Затем, естественно, пошатнулось и божество...
Однако я был простодушен, и, несмотря на жгучее желание объясниться, обнажить свой кромешный атеизм, ждал окончательного подтверждения тяжелым сомнениям извне. Их не последовало. Теперь легко догадаться, почему молчали родители: стесняясь неновогодней правды, они стремились спасти во мне веру в неоднозначный, смутный, таинственный (как вывеска «Белая башня» над обшарпанным панельным домом напротив) окружающий мир.

-Ноутбук!... – громогласно заявляет Глебчик из ванной.
- Ну это как Дедушка решит... Ноутбук - дорогой подарок, - спокойно ответствует мама, собирая с пола набросанные им вещи. Кофта, штаны, футболка. Уже не совсем ребенок. Но еще и не подросток, все-таки. Нечто промежуточное.
Родился Глебчик, когда папе с мамой было по равные стороны от 50-ти. У одного перевес, у другой недовес. Неожиданный брат в мои тогдашние 16. Бесконечный запас наблюдений: как у него рот открывался по-рыбьи, как, ползая, он поначалу волочил левую ногу, как чуть не скатил со стола арбуз и говорил «морозящий дождь»... Стремительно превращаясь из таинственного существа в маленький несносный вечный двигатель, который все в нашем доме до безумия любили.
- Нету никакого Деда Мороза... Это вы кладете подарки... – бурчит неребенок, налаживая себе воду и наверняка жмурясь от горячущих брызг.
Мы не спорим с ним. Мало ли, во что не верит. Я вот, например, не верю в парность стиранных носков. Не верю в чистоту многоразового полотенца. Не верю в серо-голубые глаза. Дед Мороз кажется мне значительно правдоподобнее вышеупомянутого.

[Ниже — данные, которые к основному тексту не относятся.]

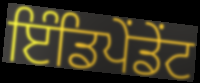
ਇੰਡਿਪੇਂਡੇਂਟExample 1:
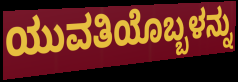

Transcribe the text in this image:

ಯುವತಿಯೊಬ್ಬಳನ್ನು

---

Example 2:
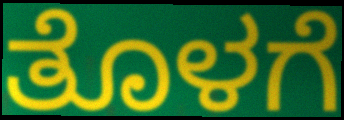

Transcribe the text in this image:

ತೊಳಗೆ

И все же - не кощунствуй, Глебчик. Не веришь – молчи. Я же молчу.
Пожелав ему спокойной ночи, родители по очереди меряют давление. Шипит липучка, обтягивающая руку, нехотя извлеченную из кофты. Я готовлю себе бутерброд в самом углу кадра. Мне уже 27, но никак не могу достичь совершенства: прилажу сверху петрушку, полью погуще горчицей, а хлеб все тянется и тянется, выезжая за кадр, выползая из кухни в большую комнату, к елке, к дремучему моему одиночеству под ней, посреди опушки, которую эти странные люди 1-го января используют для своих ритуалов.

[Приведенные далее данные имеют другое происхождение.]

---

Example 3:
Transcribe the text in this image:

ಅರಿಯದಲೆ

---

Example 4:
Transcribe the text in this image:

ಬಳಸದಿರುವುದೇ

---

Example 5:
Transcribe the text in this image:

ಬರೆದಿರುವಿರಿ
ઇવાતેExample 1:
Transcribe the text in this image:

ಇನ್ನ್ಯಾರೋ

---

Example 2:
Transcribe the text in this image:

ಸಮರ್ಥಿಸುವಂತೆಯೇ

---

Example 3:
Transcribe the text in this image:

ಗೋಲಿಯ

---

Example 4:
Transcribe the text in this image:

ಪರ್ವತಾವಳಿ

А до Нового Года, кстати, всего-то три дня.

***
Их шебуршение доносится до моей комнаты. Почему-то будит, хотя сплю я крепко, словно дожидался всю ночь этого едва различимого шепота пакетов, голосов. Первое января на дворе, по стене ползут тени нового года, одеяло покрывает целиком мое уставшее тело в пижаме, глубокая ночь, праздник кончился, а я трезвый все вслушиваюсь в нарушение вековой тайны. Мысленно видя этот торопливый ритуал, - поскорее, чтобы дети не проснулись, это кому? забыли подписать... – я теряюсь, ведь мое нажитое неверие не нуждается в усилении (не веришь - молчи). Я предпочел бы укутаться в него, а наутро смущенно извлечь подписанный нужными инициалами пакетик.
Выхожу на кухню.
Они уже пьют чай. Я подсаживаюсь со своей кружкой, чувствуя кожей присутствие под елкой подарков. Дети не должны наблюдать эти контуры завтрашнего веселья, счастливого послесловия праздника. Хотя какой же из меня теперь ребенок...
- Ну как, вкусно все было? – спрашивает мама.
Я молча киваю, - оливье и пирог с мясом удались. Посуда в раковине. Дую на дрожащую пелену чая. Мама принимает мое затянувшееся проживание дома, пусть и намекает иногда, что пора брать быка за рога. Ну и ладно, пусть намекает, равнодушно думаю я, живу и живу. Делаю аккуратный глоток. Можно пить. Папа тоже молча пьет свой чай. Его все устраивает. В этот момент мы – соучастники обреченного на провал заговора, в то время как жертва в очередной раз совершившая попытку, но все же не досидевшая до 12-ти, мирно посапывает в своей комнате. Прекрасно зная о том, что наутро ее обманут, но мечтая о подарках. Мы морально устарели. И все же у Глебчика бывают сомнения – а вдруг все-таки правда, вдруг одноклассники врут, вдруг долетит до нашей квартиры Некто... В такие моменты он чрезвычайно мил.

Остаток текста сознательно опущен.